The point of all this engineering, of course, is that I can now redesign the I/O API around the asynchronous task system. At present, writing a Radian program which performs any kind of I/O interaction or touches global system state in any way is a masochistic exercise in long chains of callbacks. You can’t really use the language the way it’s meant to be used, since you have to turn your code inside out just to talk to the filesystem. With the new I/O model, your entire program will effectively be one big asynchronous task, and only the presence of the sync keyword will distinguish a normal function call from one which performs some IO action.

Inside a sequence generator, one can either yield a single value into the sequence output, or yield from another sequence to splice all of its values in as though the current generator had yielded them itself. Inside an asynchronous task, however, the sync operator expects that everything you return will be another asynchronous tasks. It’s as though sync is always doing yield from: you are always syncing from another asynchronous task. If you want to create a new atomic action which just returns some value, there will be a utility function in the task module which creates such a task which you can then sync from.

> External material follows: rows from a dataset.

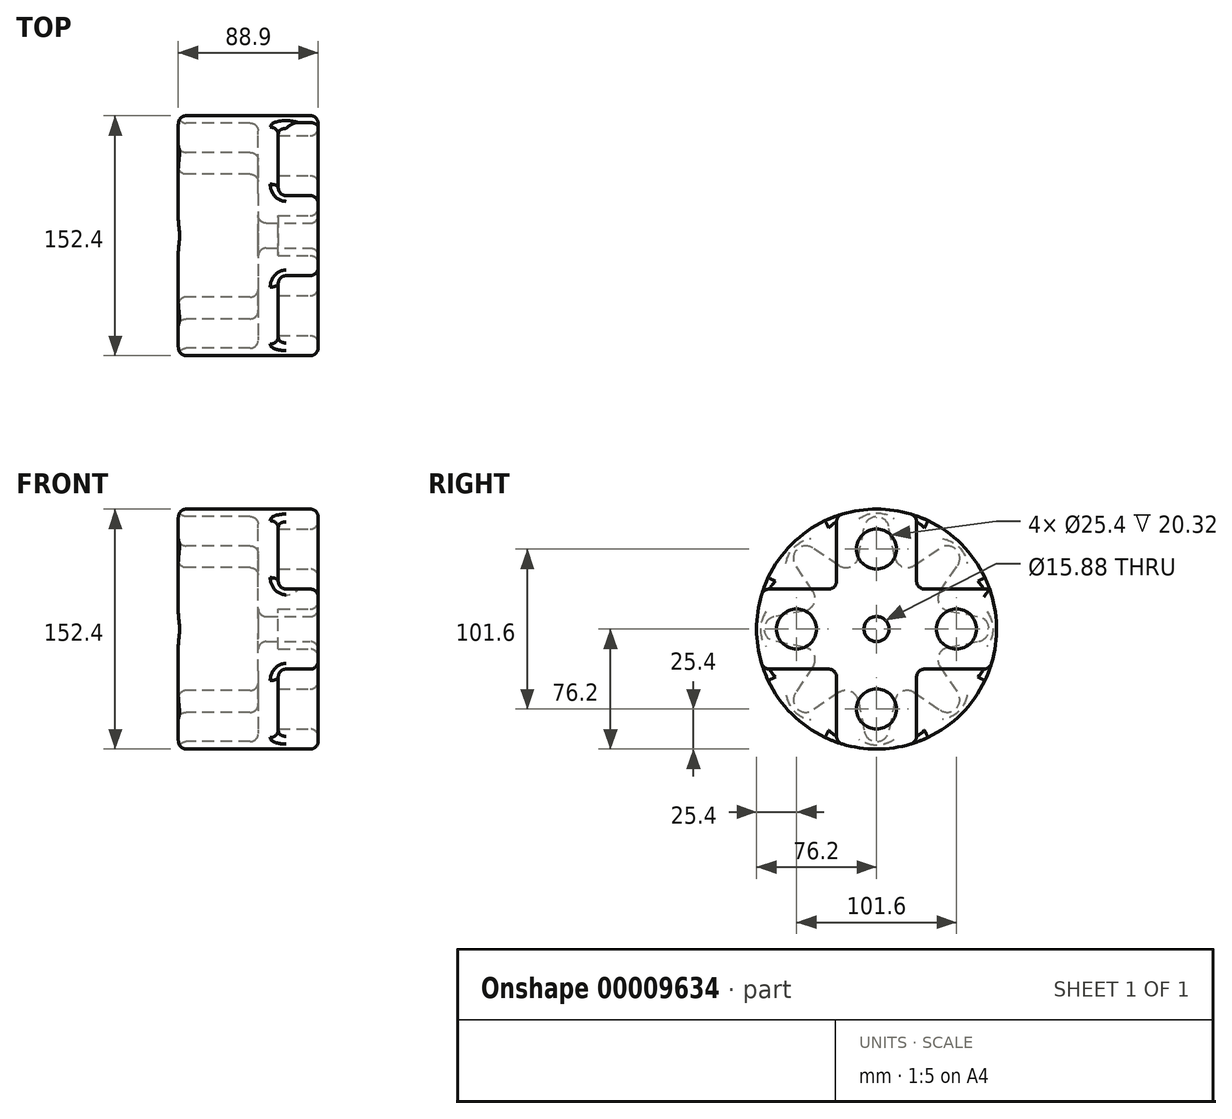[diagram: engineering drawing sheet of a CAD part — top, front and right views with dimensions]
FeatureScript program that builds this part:
annotation { "Feature Type Name" : "Feature", "Feature Type Description" : "" }
export const myFeature = defineFeature(function(context is Context, id is Id, definition is map)
    precondition{}
    {
        {
            var Q0;
            Q0=qCreatedBy(makeId("Right.planeOp"),FACE);
            var sketch = newSketch(context, id + "F0", { "sketchPlane" : qUnion([Q0])});
            skCircle(sketch, "E0", {"center": v(0, 0) * mm, "radius": 76.2 * mm});
            skSolve(sketch);
        }
        {
            var Q0;
            Q0 = qSketchRegion(id + "F0", true);
            extrude(context, id + "F1", {"entities" : qUnion([Q0]), "depth" : 88.9 * mm});
        }
        {
            var Q0;
            Q0=makeQuery(id+"F1.opExtrude","CAP_FACE",FACE,{"disambiguationData":[OSD([sQuery(id+"F0.wireOp",EDGE,"E0")])],"isStart":true});
            var sketch = newSketch(context, id + "F2", { "sketchPlane" : qUnion([Q0])});
            skArc(sketch, "E1", {"start": v(7.79, 65.03) * mm, "mid": v(0, 71.44) * mm, "end": v(-7.79, 65.03) * mm});
            skArc(sketch, "E2", {"start": v(-16.4, 39.6) * mm, "mid": v(-13.3, 41.9) * mm, "end": v(-11.65, 45.4) * mm});
            skLineSegment(sketch, "E3", {"start": v(-19.44, 46.93) * mm, "end": v(0, 0) * mm, "construction": true});
            skLineSegment(sketch, "E4", {"start": v(0, 0) * mm, "end": v(0, 63.5) * mm, "construction": true});
            skLineSegment(sketch, "E5", {"start": v(-11.65, 45.4) * mm, "end": v(-7.79, 65.03) * mm});
            skLineSegment(sketch, "E6.0.MirrorCS", {"start": v(11.65, 45.4) * mm, "end": v(7.79, 65.03) * mm});
            skArc(sketch, "E7.0.MirrorCS", {"start": v(-16.4, 39.6) * mm, "mid": v(-20.23, 39.03) * mm, "end": v(-23.86, 40.34) * mm});
            skArc(sketch, "E8.1.0", {"start": v(-39.6, 16.4) * mm, "mid": v(-41.9, 13.3) * mm, "end": v(-45.4, 11.65) * mm});
            skArc(sketch, "E8.1.1", {"start": v(-39.6, 16.4) * mm, "mid": v(-39.03, 20.23) * mm, "end": v(-40.34, 23.86) * mm});
            skLineSegment(sketch, "E8.1.2", {"start": v(-40.34, 23.86) * mm, "end": v(-51.5, 40.48) * mm});
            skArc(sketch, "E8.1.3", {"start": v(-40.48, 51.5) * mm, "mid": v(-50.51, 50.51) * mm, "end": v(-51.5, 40.48) * mm});
            skLineSegment(sketch, "E8.1.4", {"start": v(-23.86, 40.34) * mm, "end": v(-40.48, 51.5) * mm});
            skArc(sketch, "E8.2.0", {"start": v(-39.6, -16.4) * mm, "mid": v(-39.03, -20.23) * mm, "end": v(-40.34, -23.86) * mm});
            skArc(sketch, "E8.2.1", {"start": v(-39.6, -16.4) * mm, "mid": v(-41.9, -13.3) * mm, "end": v(-45.4, -11.65) * mm});
            skLineSegment(sketch, "E8.2.2", {"start": v(-45.4, -11.65) * mm, "end": v(-65.03, -7.79) * mm});
            skArc(sketch, "E8.2.3", {"start": v(-65.03, 7.79) * mm, "mid": v(-71.44, 0) * mm, "end": v(-65.03, -7.79) * mm});
            skLineSegment(sketch, "E8.2.4", {"start": v(-45.4, 11.65) * mm, "end": v(-65.03, 7.79) * mm});
            skArc(sketch, "E8.3.0", {"start": v(-16.4, -39.6) * mm, "mid": v(-13.3, -41.9) * mm, "end": v(-11.65, -45.4) * mm});
            skArc(sketch, "E8.3.1", {"start": v(-16.4, -39.6) * mm, "mid": v(-20.23, -39.03) * mm, "end": v(-23.86, -40.34) * mm});
            skLineSegment(sketch, "E8.3.2", {"start": v(-23.86, -40.34) * mm, "end": v(-40.48, -51.5) * mm});
            skArc(sketch, "E8.3.3", {"start": v(-51.5, -40.48) * mm, "mid": v(-50.51, -50.51) * mm, "end": v(-40.48, -51.5) * mm});
            skLineSegment(sketch, "E8.3.4", {"start": v(-40.34, -23.86) * mm, "end": v(-51.5, -40.48) * mm});
            skArc(sketch, "E8.4.0", {"start": v(16.4, -39.6) * mm, "mid": v(20.23, -39.03) * mm, "end": v(23.86, -40.34) * mm});
            skArc(sketch, "E8.4.1", {"start": v(16.4, -39.6) * mm, "mid": v(13.3, -41.9) * mm, "end": v(11.65, -45.4) * mm});
            skLineSegment(sketch, "E8.4.2", {"start": v(11.65, -45.4) * mm, "end": v(7.79, -65.03) * mm});
            skArc(sketch, "E8.4.3", {"start": v(-7.79, -65.03) * mm, "mid": v(0, -71.44) * mm, "end": v(7.79, -65.03) * mm});
            skLineSegment(sketch, "E8.4.4", {"start": v(-11.65, -45.4) * mm, "end": v(-7.79, -65.03) * mm});
            skArc(sketch, "E8.5.0", {"start": v(39.6, -16.4) * mm, "mid": v(41.9, -13.3) * mm, "end": v(45.4, -11.65) * mm});
            skArc(sketch, "E8.5.1", {"start": v(39.6, -16.4) * mm, "mid": v(39.03, -20.23) * mm, "end": v(40.34, -23.86) * mm});
            skLineSegment(sketch, "E8.5.2", {"start": v(40.34, -23.86) * mm, "end": v(51.5, -40.48) * mm});
            skArc(sketch, "E8.5.3", {"start": v(40.48, -51.5) * mm, "mid": v(50.51, -50.51) * mm, "end": v(51.5, -40.48) * mm});
            skLineSegment(sketch, "E8.5.4", {"start": v(23.86, -40.34) * mm, "end": v(40.48, -51.5) * mm});
            skArc(sketch, "E8.6.0", {"start": v(39.6, 16.4) * mm, "mid": v(39.03, 20.23) * mm, "end": v(40.34, 23.86) * mm});
            skArc(sketch, "E8.6.1", {"start": v(39.6, 16.4) * mm, "mid": v(41.9, 13.3) * mm, "end": v(45.4, 11.65) * mm});
            skLineSegment(sketch, "E8.6.2", {"start": v(45.4, 11.65) * mm, "end": v(65.03, 7.79) * mm});
            skArc(sketch, "E8.6.3", {"start": v(65.03, -7.79) * mm, "mid": v(71.44, 0) * mm, "end": v(65.03, 7.79) * mm});
            skLineSegment(sketch, "E8.6.4", {"start": v(45.4, -11.65) * mm, "end": v(65.03, -7.79) * mm});
            skArc(sketch, "E8.7.0", {"start": v(16.4, 39.6) * mm, "mid": v(13.3, 41.9) * mm, "end": v(11.65, 45.4) * mm});
            skArc(sketch, "E8.7.1", {"start": v(16.4, 39.6) * mm, "mid": v(20.23, 39.03) * mm, "end": v(23.86, 40.34) * mm});
            skLineSegment(sketch, "E8.7.2", {"start": v(23.86, 40.34) * mm, "end": v(40.48, 51.5) * mm});
            skArc(sketch, "E8.7.3", {"start": v(51.5, 40.48) * mm, "mid": v(50.51, 50.51) * mm, "end": v(40.48, 51.5) * mm});
            skLineSegment(sketch, "E8.7.4", {"start": v(40.34, 23.86) * mm, "end": v(51.5, 40.48) * mm});
            skPoint(sketch, "E8.center", {"position": v(0, 0) * mm});
            skSolve(sketch);
        }
        {
            var Q0;
            Q0=makeQuery(id+"F2.imprint","IMPRINT",FACE,{"disambiguationData":[TD([[makeQuery(id+"F2.imprint","IMPRINT",EDGE,{"derivedFrom":sQuery(id+"F2.wireOp",EDGE,"E1")}),1.0]])]});
            var Q1;
            Q1=makeQuery(id+"F1.opExtrude","CAP_FACE",FACE,{"disambiguationData":[OSD([sQuery(id+"F0.wireOp",EDGE,"E0")])],"isStart":false});
            extrude(context, id + "F3", {"entities" : qUnion([Q0]), "operationType" : NewBodyOperationType.REMOVE, "oppositeDirection" : true, "endBoundEntity" : qUnion([Q1]), "depth" : 50.8 * mm});
        }
        {
            var Q0;
            Q0=makeQuery(id+"F1.opExtrude","CAP_FACE",FACE,{"disambiguationData":[OSD([sQuery(id+"F0.wireOp",EDGE,"E0")])],"isStart":false});
            var sketch = newSketch(context, id + "F4", { "sketchPlane" : qUnion([Q0])});
            skCircle(sketch, "E9", {"center": v(0, 50.8) * mm, "radius": 12.7 * mm});
            skCircle(sketch, "E10.1.0", {"center": v(-50.8, 0) * mm, "radius": 12.7 * mm});
            skCircle(sketch, "E10.2.0", {"center": v(0, -50.8) * mm, "radius": 12.7 * mm});
            skCircle(sketch, "E10.3.0", {"center": v(50.8, 0) * mm, "radius": 12.7 * mm});
            skPoint(sketch, "E10.center", {"position": v(0, 0) * mm});
            skLineSegment(sketch, "E11", {"start": v(-50.8, 0) * mm, "end": v(0, 50.8) * mm, "construction": true});
            skLineSegment(sketch, "E12", {"start": v(0, 0) * mm, "end": v(0, 76.2) * mm, "construction": true});
            skLineSegment(sketch, "E13", {"start": v(0, 0) * mm, "end": v(-50.8, 0) * mm, "construction": true});
            skSolve(sketch);
        }
        {
            var Q0;
            Q0 = qSketchRegion(id + "F4", true);
            extrude(context, id + "F5", {"entities" : qUnion([Q0]), "operationType" : NewBodyOperationType.REMOVE, "oppositeDirection" : true, "depth" : 25.4 * mm});
        }
        {
            var Q0;
            Q0=makeQuery(id+"F1.opExtrude","CAP_FACE",FACE,{"disambiguationData":[OSD([sQuery(id+"F0.wireOp",EDGE,"E0")])],"isStart":false});
            var sketch = newSketch(context, id + "F6", { "sketchPlane" : qUnion([Q0])});
            skLineSegment(sketch, "E14.top", {"start": v(-71.84, 25.4) * mm, "end": v(-25.4, 25.4) * mm});
            skLineSegment(sketch, "E14.right", {"start": v(-25.4, 71.84) * mm, "end": v(-25.4, 25.4) * mm});
            skLineSegment(sketch, "E15", {"start": v(0, 63.5) * mm, "end": v(0, 76.2) * mm, "construction": true});
            skLineSegment(sketch, "E16", {"start": v(-12.7, 50.8) * mm, "end": v(-25.4, 50.8) * mm, "construction": true});
            skCircle(sketch, "E17.0", {"center": v(0, 50.8) * mm, "radius": 12.7 * mm, "construction": true});
            skArc(sketch, "E18.0", {"start": v(-25.4, 71.84) * mm, "mid": v(-53.88, 53.88) * mm, "end": v(-71.84, 25.4) * mm});
            skLineSegment(sketch, "E19.1.0", {"start": v(-71.84, -25.4) * mm, "end": v(-25.4, -25.4) * mm});
            skArc(sketch, "E19.1.1", {"start": v(-71.84, -25.4) * mm, "mid": v(-53.88, -53.88) * mm, "end": v(-25.4, -71.84) * mm});
            skLineSegment(sketch, "E19.1.2", {"start": v(-25.4, -71.84) * mm, "end": v(-25.4, -25.4) * mm});
            skLineSegment(sketch, "E19.2.0", {"start": v(25.4, -71.84) * mm, "end": v(25.4, -25.4) * mm});
            skArc(sketch, "E19.2.1", {"start": v(25.4, -71.84) * mm, "mid": v(53.88, -53.88) * mm, "end": v(71.84, -25.4) * mm});
            skLineSegment(sketch, "E19.2.2", {"start": v(71.84, -25.4) * mm, "end": v(25.4, -25.4) * mm});
            skLineSegment(sketch, "E19.3.0", {"start": v(71.84, 25.4) * mm, "end": v(25.4, 25.4) * mm});
            skArc(sketch, "E19.3.1", {"start": v(71.84, 25.4) * mm, "mid": v(53.88, 53.88) * mm, "end": v(25.4, 71.84) * mm});
            skLineSegment(sketch, "E19.3.2", {"start": v(25.4, 71.84) * mm, "end": v(25.4, 25.4) * mm});
            skSolve(sketch);
        }
        {
            var Q0;
            Q0 = qSketchRegion(id + "F6", true);
            extrude(context, id + "F7", {"entities" : qUnion([Q0]), "operationType" : NewBodyOperationType.REMOVE, "oppositeDirection" : true, "depth" : 25.4 * mm});
        }
        {
            var Q0;
            {var subQ10=sQuery(id+"F6.wireOp",EDGE,"E14.top");Q0=makeQuery(id+"F6.imprint","IMPRINT",FACE,{"disambiguationData":[TD([[makeQuery(id+"F6.imprint","IMPRINT",EDGE,{"derivedFrom":subQ10}),-1.0]])]});}
            var sketch = newSketch(context, id + "F8", { "sketchPlane" : qUnion([Q0])});
            skCircle(sketch, "E20", {"center": v(0, 0) * mm, "radius": 7.94 * mm});
            skSolve(sketch);
        }
        {
            var Q0;
            Q0 = qSketchRegion(id + "F8", true);
            var Q1;
            Q1=makeQuery(id+"F3.boolean.opBoolean","COPY",FACE,{"derivedFrom":makeQuery(id+"F3.opExtrude","CAP_FACE",FACE,{"disambiguationData":[OSD([sQuery(id+"F2.wireOp",EDGE,"E1"),sQuery(id+"F2.wireOp",EDGE,"E2"),sQuery(id+"F2.wireOp",EDGE,"E5"),sQuery(id+"F2.wireOp",EDGE,"E6.0.MirrorCS"),sQuery(id+"F2.wireOp",EDGE,"E7.0.MirrorCS"),sQuery(id+"F2.wireOp",EDGE,"E8.1.0"),sQuery(id+"F2.wireOp",EDGE,"E8.1.1"),sQuery(id+"F2.wireOp",EDGE,"E8.1.2"),sQuery(id+"F2.wireOp",EDGE,"E8.1.3"),sQuery(id+"F2.wireOp",EDGE,"E8.1.4"),sQuery(id+"F2.wireOp",EDGE,"E8.2.0"),sQuery(id+"F2.wireOp",EDGE,"E8.2.1"),sQuery(id+"F2.wireOp",EDGE,"E8.2.2"),sQuery(id+"F2.wireOp",EDGE,"E8.2.3"),sQuery(id+"F2.wireOp",EDGE,"E8.2.4"),sQuery(id+"F2.wireOp",EDGE,"E8.3.0"),sQuery(id+"F2.wireOp",EDGE,"E8.3.1"),sQuery(id+"F2.wireOp",EDGE,"E8.3.2"),sQuery(id+"F2.wireOp",EDGE,"E8.3.3"),sQuery(id+"F2.wireOp",EDGE,"E8.3.4"),sQuery(id+"F2.wireOp",EDGE,"E8.4.0"),sQuery(id+"F2.wireOp",EDGE,"E8.4.1"),sQuery(id+"F2.wireOp",EDGE,"E8.4.2"),sQuery(id+"F2.wireOp",EDGE,"E8.4.3"),sQuery(id+"F2.wireOp",EDGE,"E8.4.4"),sQuery(id+"F2.wireOp",EDGE,"E8.5.0"),sQuery(id+"F2.wireOp",EDGE,"E8.5.1"),sQuery(id+"F2.wireOp",EDGE,"E8.5.2"),sQuery(id+"F2.wireOp",EDGE,"E8.5.3"),sQuery(id+"F2.wireOp",EDGE,"E8.5.4"),sQuery(id+"F2.wireOp",EDGE,"E8.6.0"),sQuery(id+"F2.wireOp",EDGE,"E8.6.1"),sQuery(id+"F2.wireOp",EDGE,"E8.6.2"),sQuery(id+"F2.wireOp",EDGE,"E8.6.3"),sQuery(id+"F2.wireOp",EDGE,"E8.6.4"),sQuery(id+"F2.wireOp",EDGE,"E8.7.0"),sQuery(id+"F2.wireOp",EDGE,"E8.7.1"),sQuery(id+"F2.wireOp",EDGE,"E8.7.2"),sQuery(id+"F2.wireOp",EDGE,"E8.7.3"),sQuery(id+"F2.wireOp",EDGE,"E8.7.4")])],"isStart":false})});
            extrude(context, id + "F9", {"entities" : qUnion([Q0]), "operationType" : NewBodyOperationType.REMOVE, "endBound" : BoundingType.UP_TO_SURFACE, "oppositeDirection" : true, "endBoundEntityFace" : qUnion([Q1]), "depth" : 25.4 * mm});
        }
        {
            var Q0;
            Q0=makeQuery(id+"F3.boolean.opBoolean","COPY",FACE,{"derivedFrom":makeQuery(id+"F3.opExtrude","CAP_FACE",FACE,{"disambiguationData":[OSD([sQuery(id+"F2.wireOp",EDGE,"E1"),sQuery(id+"F2.wireOp",EDGE,"E2"),sQuery(id+"F2.wireOp",EDGE,"E5"),sQuery(id+"F2.wireOp",EDGE,"E6.0.MirrorCS"),sQuery(id+"F2.wireOp",EDGE,"E7.0.MirrorCS"),sQuery(id+"F2.wireOp",EDGE,"E8.1.0"),sQuery(id+"F2.wireOp",EDGE,"E8.1.1"),sQuery(id+"F2.wireOp",EDGE,"E8.1.2"),sQuery(id+"F2.wireOp",EDGE,"E8.1.3"),sQuery(id+"F2.wireOp",EDGE,"E8.1.4"),sQuery(id+"F2.wireOp",EDGE,"E8.2.0"),sQuery(id+"F2.wireOp",EDGE,"E8.2.1"),sQuery(id+"F2.wireOp",EDGE,"E8.2.2"),sQuery(id+"F2.wireOp",EDGE,"E8.2.3"),sQuery(id+"F2.wireOp",EDGE,"E8.2.4"),sQuery(id+"F2.wireOp",EDGE,"E8.3.0"),sQuery(id+"F2.wireOp",EDGE,"E8.3.1"),sQuery(id+"F2.wireOp",EDGE,"E8.3.2"),sQuery(id+"F2.wireOp",EDGE,"E8.3.3"),sQuery(id+"F2.wireOp",EDGE,"E8.3.4"),sQuery(id+"F2.wireOp",EDGE,"E8.4.0"),sQuery(id+"F2.wireOp",EDGE,"E8.4.1"),sQuery(id+"F2.wireOp",EDGE,"E8.4.2"),sQuery(id+"F2.wireOp",EDGE,"E8.4.3"),sQuery(id+"F2.wireOp",EDGE,"E8.4.4"),sQuery(id+"F2.wireOp",EDGE,"E8.5.0"),sQuery(id+"F2.wireOp",EDGE,"E8.5.1"),sQuery(id+"F2.wireOp",EDGE,"E8.5.2"),sQuery(id+"F2.wireOp",EDGE,"E8.5.3"),sQuery(id+"F2.wireOp",EDGE,"E8.5.4"),sQuery(id+"F2.wireOp",EDGE,"E8.6.0"),sQuery(id+"F2.wireOp",EDGE,"E8.6.1"),sQuery(id+"F2.wireOp",EDGE,"E8.6.2"),sQuery(id+"F2.wireOp",EDGE,"E8.6.3"),sQuery(id+"F2.wireOp",EDGE,"E8.6.4"),sQuery(id+"F2.wireOp",EDGE,"E8.7.0"),sQuery(id+"F2.wireOp",EDGE,"E8.7.1"),sQuery(id+"F2.wireOp",EDGE,"E8.7.2"),sQuery(id+"F2.wireOp",EDGE,"E8.7.3"),sQuery(id+"F2.wireOp",EDGE,"E8.7.4")])],"isStart":false})});
            var Q1;
            Q1=makeQuery(id+"F1.opExtrude","CAP_FACE",FACE,{"disambiguationData":[OSD([sQuery(id+"F0.wireOp",EDGE,"E0")])],"isStart":true});
            fillet(context, id + "F10", {"entities" : qUnion([Q0, Q1]), "radius" : 5.08 * mm, "tangentPropagation" : true, "allowEdgeOverflow" : false});
        }
        {
            var Q0;
            Q0=makeQuery(id+"F7.boolean.opBoolean","COPY",FACE,{"derivedFrom":makeQuery(id+"F7.opExtrude","SWEPT_FACE",FACE,{"disambiguationData":[OSD([sQuery(id+"F6.wireOp",EDGE,"E14.top")])]})});
            var Q1;
            Q1=makeQuery(id+"F7.boolean.opBoolean","COPY",FACE,{"derivedFrom":makeQuery(id+"F7.opExtrude","CAP_FACE",FACE,{"disambiguationData":[OSD([sQuery(id+"F6.wireOp",EDGE,"E14.top"),sQuery(id+"F6.wireOp",EDGE,"E14.right"),sQuery(id+"F6.wireOp",EDGE,"E18.0")])],"isStart":false})});
            var Q2;
            Q2=makeQuery(id+"F7.boolean.opBoolean","COPY",FACE,{"derivedFrom":makeQuery(id+"F7.opExtrude","SWEPT_FACE",FACE,{"disambiguationData":[OSD([sQuery(id+"F6.wireOp",EDGE,"E14.right")])]})});
            var Q3;
            Q3=makeQuery(id+"F7.boolean.opBoolean","COPY",FACE,{"derivedFrom":makeQuery(id+"F7.opExtrude","CAP_FACE",FACE,{"disambiguationData":[OSD([sQuery(id+"F6.wireOp",EDGE,"E19.3.0"),sQuery(id+"F6.wireOp",EDGE,"E19.3.1"),sQuery(id+"F6.wireOp",EDGE,"E19.3.2")])],"isStart":false})});
            var Q4;
            Q4=makeQuery(id+"F7.boolean.opBoolean","COPY",FACE,{"derivedFrom":makeQuery(id+"F7.opExtrude","CAP_FACE",FACE,{"disambiguationData":[OSD([sQuery(id+"F6.wireOp",EDGE,"E19.2.0"),sQuery(id+"F6.wireOp",EDGE,"E19.2.1"),sQuery(id+"F6.wireOp",EDGE,"E19.2.2")])],"isStart":false})});
            var Q5;
            Q5=makeQuery(id+"F7.boolean.opBoolean","COPY",FACE,{"derivedFrom":makeQuery(id+"F7.opExtrude","CAP_FACE",FACE,{"disambiguationData":[OSD([sQuery(id+"F6.wireOp",EDGE,"E19.1.0"),sQuery(id+"F6.wireOp",EDGE,"E19.1.1"),sQuery(id+"F6.wireOp",EDGE,"E19.1.2")])],"isStart":false})});
            var Q6;
            Q6=makeQuery(id+"F7.boolean.opBoolean","COPY",FACE,{"derivedFrom":makeQuery(id+"F7.opExtrude","SWEPT_FACE",FACE,{"disambiguationData":[OSD([sQuery(id+"F6.wireOp",EDGE,"E19.3.2")])]})});
            var Q7;
            Q7=makeQuery(id+"F7.boolean.opBoolean","COPY",FACE,{"derivedFrom":makeQuery(id+"F7.opExtrude","SWEPT_FACE",FACE,{"disambiguationData":[OSD([sQuery(id+"F6.wireOp",EDGE,"E19.2.0")])]})});
            var Q8;
            Q8=makeQuery(id+"F7.boolean.opBoolean","COPY",FACE,{"derivedFrom":makeQuery(id+"F7.opExtrude","SWEPT_FACE",FACE,{"disambiguationData":[OSD([sQuery(id+"F6.wireOp",EDGE,"E19.1.2")])]})});
            var Q9;
            Q9=makeQuery(id+"F7.boolean.opBoolean","COPY",FACE,{"derivedFrom":makeQuery(id+"F7.opExtrude","SWEPT_FACE",FACE,{"disambiguationData":[OSD([sQuery(id+"F6.wireOp",EDGE,"E19.1.0")])]})});
            var Q10;
            Q10=makeQuery(id+"F7.boolean.opBoolean","COPY",FACE,{"derivedFrom":makeQuery(id+"F7.opExtrude","SWEPT_FACE",FACE,{"disambiguationData":[OSD([sQuery(id+"F6.wireOp",EDGE,"E19.2.2")])]})});
            var Q11;
            Q11=makeQuery(id+"F1.opExtrude","CAP_FACE",FACE,{"disambiguationData":[OSD([sQuery(id+"F0.wireOp",EDGE,"E0")])],"isStart":false});
            fillet(context, id + "F11", {"entities" : qUnion([Q0, Q1, Q2, Q3, Q4, Q5, Q6, Q7, Q8, Q9, Q10, Q11]), "radius" : 5.08 * mm, "tangentPropagation" : true, "allowEdgeOverflow" : false});
        }
    });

Asynchronous loops are finished

Posted: July 2nd, 2012 | Author: Mars | Filed under: Progress | Comments Off

I’ve finished implementing asynchronous loops. You can now yield values or entire sequences from within a while or for loop. You can nest if, while, and for blocks arbitrarily deep, and the compiler will generate all the necessary sequencing apparatus.

Generator functions are a great way to save memory and improve processor time, compared to the alternative strategy of doing all the work up front and returning an array. If you generate a whole array, you have to keep all the memory for the whole array around until you’re done with the array, even if you’re only stepping through the array looking at a handful of its elements at a time.

Any time you might want to append a bunch of values to an output array, consider using a generator function instead. By yielding values instead of appending them, whatever process downstream is consuming the sequence can effectively single-step through your function, running only as much as necessary to produce the next value. This saves memory, since the sequence consumer can release everything it is done with and doesn’t need to use memory for data it has yet to reach. It also improves performance – since the sequence consumer is probably a for-loop, Radian’s parallel scheduler can stack your sequence generator on top of the for-loop and dispatch larger chunks to the worker threads. Larger chunks of work means fewer context switches means less overhead means higher throughput, and that’s the whole point of having multiple cores.